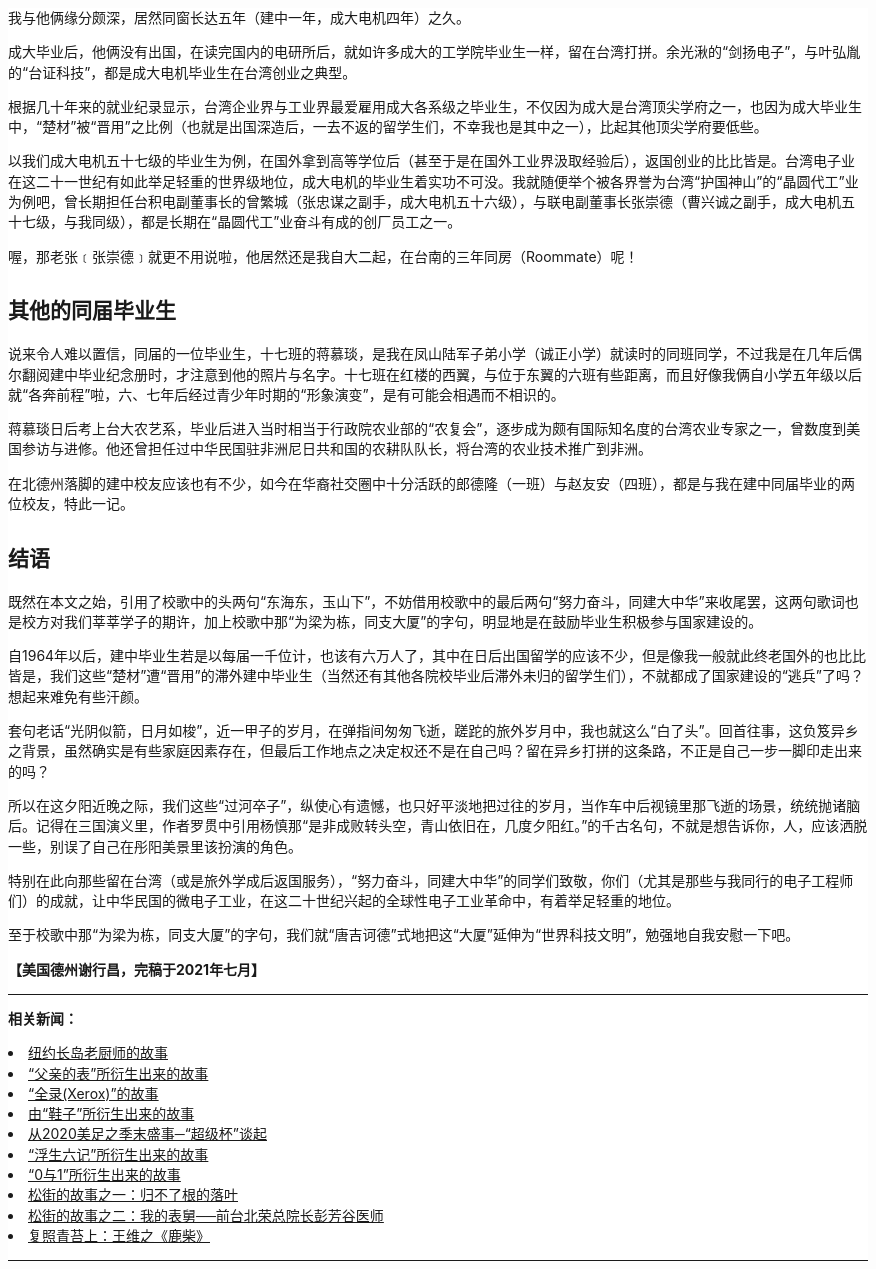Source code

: <p>我与他俩缘分颇深，居然同窗长达五年（建中一年，成大电机四年）之久。</p>
<p>成大毕业后，他俩没有出国，在读完国内的电研所后，就如许多成大的工学院毕业生一样，留在台湾打拼。余光湫的“剑扬电子”，与叶弘胤的“台证科技”，都是成大电机毕业生在台湾创业之典型。</p>
<p>根据几十年来的就业纪录显示，台湾企业界与工业界最爱雇用成大各系级之毕业生，不仅因为成大是台湾顶尖学府之一，也因为成大毕业生中，“楚材”被“晋用”之比例（也就是出国深造后，一去不返的留学生们，不幸我也是其中之一），比起其他顶尖学府要低些。</p>
<p>以我们成大电机五十七级的毕业生为例，在国外拿到高等学位后（甚至于是在国外工业界汲取经验后），返国创业的比比皆是。台湾电子业在这二十一世纪有如此举足轻重的世界级地位，成大电机的毕业生着实功不可没。我就随便举个被各界誉为台湾“护国神山”的“晶圆代工”业为例吧，曾长期担任台积电副董事长的曾繁城（张忠谋之副手，成大电机五十六级），与联电副董事长张崇德（曹兴诚之副手，成大电机五十七级，与我同级），都是长期在“晶圆代工”业奋斗有成的创厂员工之一。</p>
<p>喔，那老张﹝张崇德﹞就更不用说啦，他居然还是我自大二起，在台南的三年同房（Roommate）呢！</p>
<h2>其他的同届毕业生</h2>
<p>说来令人难以置信，同届的一位毕业生，十七班的蒋慕琰，是我在凤山陆军子弟小学（诚正小学）就读时的同班同学，不过我是在几年后偶尔翻阅建中毕业纪念册时，才注意到他的照片与名字。十七班在红楼的西翼，与位于东翼的六班有些距离，而且好像我俩自小学五年级以后就“各奔前程”啦，六、七年后经过青少年时期的“形象演变”，是有可能会相遇而不相识的。</p>
<p>蒋慕琰日后考上台大农艺系，毕业后进入当时相当于行政院农业部的“农复会”，逐步成为颇有国际知名度的台湾农业专家之一，曾数度到美国参访与进修。他还曾担任过中华民国驻非洲尼日共和国的农耕队队长，将台湾的农业技术推广到非洲。</p>
<p>在北德州落脚的建中校友应该也有不少，如今在华裔社交圈中十分活跃的郎德隆（一班）与赵友安（四班），都是与我在建中同届毕业的两位校友，特此一记。</p>
<h2>结语</h2>
<p>既然在本文之始，引用了校歌中的头两句“东海东，玉山下”，不妨借用校歌中的最后两句“努力奋斗，同建大中华”来收尾罢，这两句歌词也是校方对我们莘莘学子的期许，加上校歌中那“为梁为栋，同支大厦”的字句，明显地是在鼓励毕业生积极参与国家建设的。</p>
<p>自1964年以后，建中毕业生若是以每届一千位计，也该有六万人了，其中在日后出国留学的应该不少，但是像我一般就此终老国外的也比比皆是，我们这些“楚材”遭“晋用”的滞外建中毕业生（当然还有其他各院校毕业后滞外未归的留学生们），不就都成了国家建设的“逃兵”了吗？想起来难免有些汗颜。</p>
<p>套句老话“光阴似箭，日月如梭”，近一甲子的岁月，在弹指间匆匆飞逝，蹉跎的旅外岁月中，我也就这么“白了头”。回首往事，这负笈异乡之背景，虽然确实是有些家庭因素存在，但最后工作地点之决定权还不是在自己吗？留在异乡打拼的这条路，不正是自己一步一脚印走出来的吗？</p>
<p>所以在这夕阳近晚之际，我们这些“过河卒子”，纵使心有遗憾，也只好平淡地把过往的岁月，当作车中后视镜里那飞逝的场景，统统抛诸脑后。记得在三国演义里，作者罗贯中引用杨慎那“是非成败转头空，青山依旧在，几度夕阳红。”的千古名句，不就是想告诉你，人，应该洒脱一些，别误了自己在彤阳美景里该扮演的角色。</p>
<p>特别在此向那些留在台湾（或是旅外学成后返国服务），“努力奋斗，同建大中华”的同学们致敬，你们（尤其是那些与我同行的电子工程师们）的成就，让中华民国的微电子工业，在这二十世纪兴起的全球性电子工业革命中，有着举足轻重的地位。</p>
<p>至于校歌中那“为梁为栋，同支大厦”的字句，我们就“唐吉诃德”式地把这“大厦”延伸为“世界科技文明”，勉强地自我安慰一下吧。</p>
<p><strong>【美国德州<ahref="https://github.com/19920513/djy/blob/master/gb/tag/%E8%B0%A2%E8%A1%8C%E6%98%8C.md#1">谢行昌</a>，完稿于</strong><strong>2021</strong><strong>年七月】</strong></p>

<hr>


<strong>相关新闻：</strong>
<li><a href="https://github.com/19920513/djy/blob/master/gb/17/7/14/n9394437.md#1">纽约长岛老厨师的故事</a></li>
<li><a href="https://github.com/19920513/djy/blob/master/gb/18/4/4/n10276420.md#1">“父亲的表”所衍生出来的故事</a></li>
<li><a href="https://github.com/19920513/djy/blob/master/gb/18/8/17/n10645258.md#1">“全录(Xerox)”的故事</a></li>
<li><a href="https://github.com/19920513/djy/blob/master/gb/18/11/22/n10867585.md#1">由“鞋子”所衍生出来的故事</a></li>
<li><a href="https://github.com/19920513/djy/blob/master/gb/20/4/3/n11999777.md#1">从2020美足之季末盛事─“超级杯”谈起</a></li>
<li><a href="https://github.com/19920513/djy/blob/master/gb/20/10/16/n12479717.md#1">“浮生六记”所衍生出来的故事</a></li>
<li><a href="https://github.com/19920513/djy/blob/master/gb/21/5/21/n12964772.md#1">“0与1”所衍生出来的故事</a></li>
<li><a href="https://github.com/19920513/djy/blob/master/gb/21/8/12/n13156318.md#1">松街的故事之一：归不了根的落叶</a></li>
<li><a href="https://github.com/19920513/djy/blob/master/gb/21/8/13/n13158949.md#1">松街的故事之二：我的表舅──前台北荣总院长彭芳谷医师</a></li>
<li><a href="https://github.com/19920513/djy/blob/master/gb/22/12/20/n13888438.md#1">复照青苔上：王维之《鹿柴》</a></li>
<hr>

Problem to solve: Please report each line of the entries above that contains the string "同支大厦", copying every such line in full. The match is case-sensitive.

Solution for this problem:
<p>既然在本文之始，引用了校歌中的头两句“东海东，玉山下”，不妨借用校歌中的最后两句“努力奋斗，同建大中华”来收尾罢，这两句歌词也是校方对我们莘莘学子的期许，加上校歌中那“为梁为栋，同支大厦”的字句，明显地是在鼓励毕业生积极参与国家建设的。</p>
<p>至于校歌中那“为梁为栋，同支大厦”的字句，我们就“唐吉诃德”式地把这“大厦”延伸为“世界科技文明”，勉强地自我安慰一下吧。</p>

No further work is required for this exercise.